For most parts of India summer is long over, but Punjab, Haryana, Delhi and Rajasthan still reel under extreme heat even as the India Meteorological Department (IMD) forecasts no monsoon rain in north-west India till July 7.
Delhi recorded 43.1 degrees Celsius for the third day in a row on Thursday (July 1) — the maximum temperature for the national capital this year. It is the highest temperature for Delhi in July since 2012 (43.5 degrees Celsius). No respite is expected on Friday (July).
Normally, the monsoon arrives in the national capital by June 27 and covers the entire country by July 8. Last year, it north-west winds hot Delhi on June 25.
NDTV reported that Delhi’s highest maximum temperature for the month of July in 2020 was 41.6 degrees Celsius. In 2019 it was 42.2 degrees Celsius, in 2018 40.1 degrees Celsius, in 2017 38.5 degrees Celsius and in 2016 it was 39.8 degrees Celsius.
IMD Director General Mrutunjay Mohapatra said the temperature is likely to drop after July 7 when south-west monsoon enters Delhi. However, increased humidity may not give much respite from perspiration. Monsoon will remain “below normal” in the region for the whole of July, which is a matter of concern for farmers, especially those who grow paddy.

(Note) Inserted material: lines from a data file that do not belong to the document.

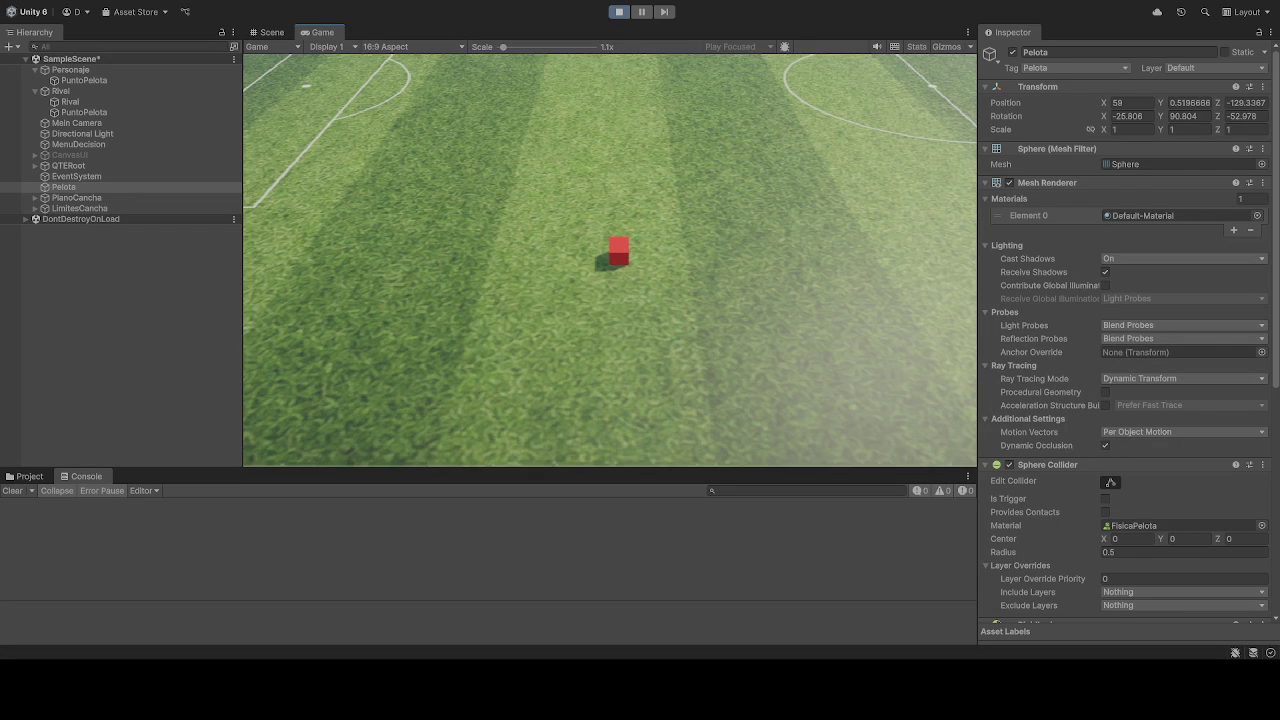
# Step: Restart the game several times, watch the cubes and ball, then stop the run
pyautogui.click(620, 12)
pyautogui.click(621, 13)
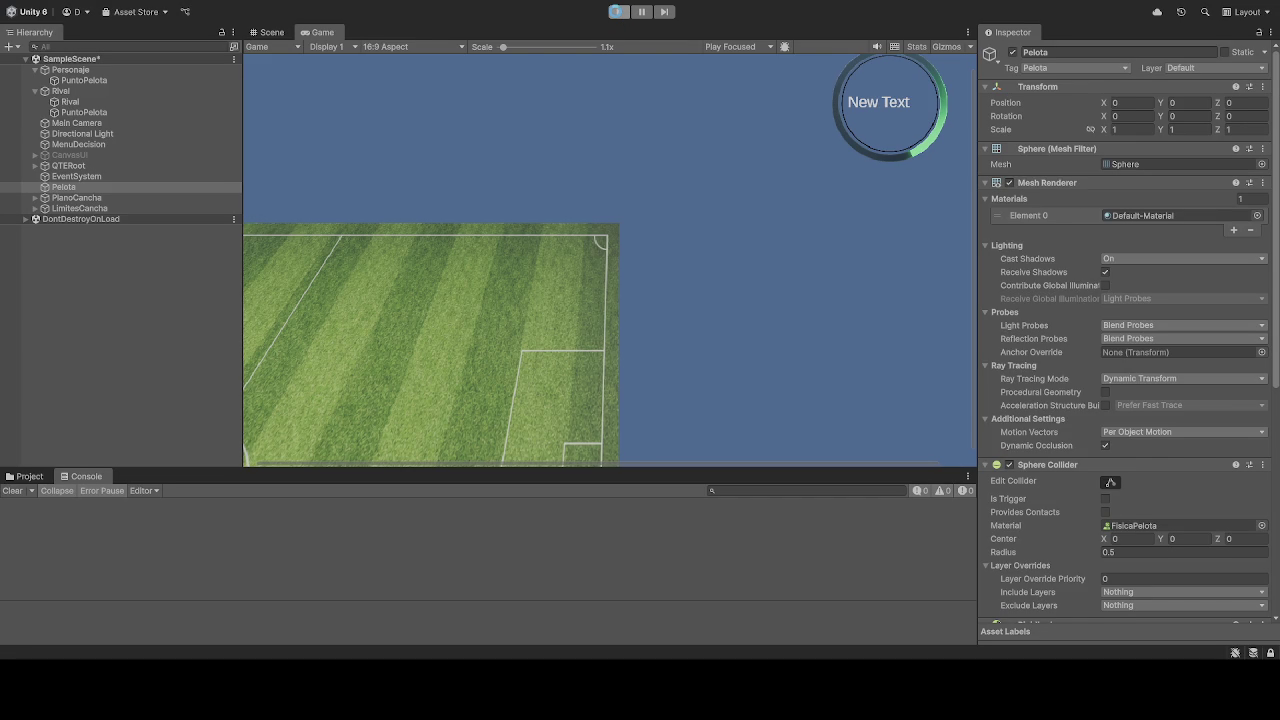
pyautogui.click(618, 13)
pyautogui.click(617, 13)
pyautogui.click(617, 13)
pyautogui.click(617, 13)
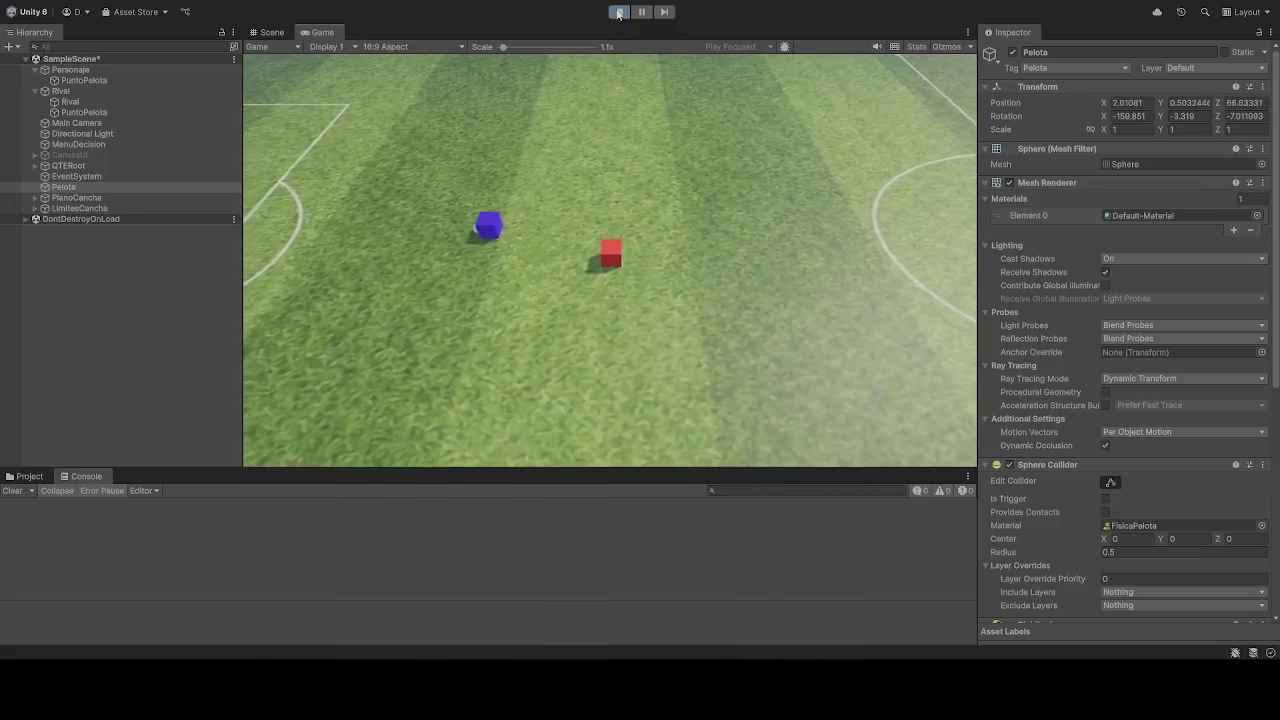
pyautogui.click(618, 12)
# Step: Drag the rival's PuntoPelota into Rival IA's Punto Pelota field and start a test run
pyautogui.click(70, 102)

Kharif sowing is in progress and has reached completion in several parts of the country. A few days from now, irrigation cycle would start and that’s when farmers would like the rains to gain momentum. Skymet Weather has forecast monsoon revival from July 6, after a week-long break from June 29.
What is the pre-condition to declare heatwave?
The IMD declares ‘heatwave’ only when the maximum temperature crosses the 40 degrees Celsius mark and is at least 4.5 degrees Celsius above the normal temperature for that period.
If the rise above normal temperature is in excess of 6.5 degrees Celsius, a “severe” heatwave is declared.
According to Skymet, monsoon rains surpassed the daily average until June 20. As on June 20, the country was surplus by 40%. But since then, rain activities decrease over Indo Gangetic plains, central India as well as South Peninsula. As on June 26, monsoon was surplus by just 20%.
Monthly rainfall for July 2021 across the country is likely to be normal (94 to 106 per cent of Long Period Average), the IMD said.
“The monsoon has covered most of the country except parts of Rajasthan, Delhi, Haryana and Punjab. Since June 19, no progress has been observed. Mid-latitude westerly winds, unfavourable Madden-Julian Oscillation (MJO) and absence of a low-pressure system over North Bay of Bengal are some of the reasons,” the IMD weekly report stated.
“Below normal to normal rainfall probability is likely over many areas of northwest India and some parts of south peninsula, central, east and northeast India. Normal to above normal rainfall is most likely to be experienced over parts of central India and adjacent areas of peninsular India and Gangetic plains,” it said.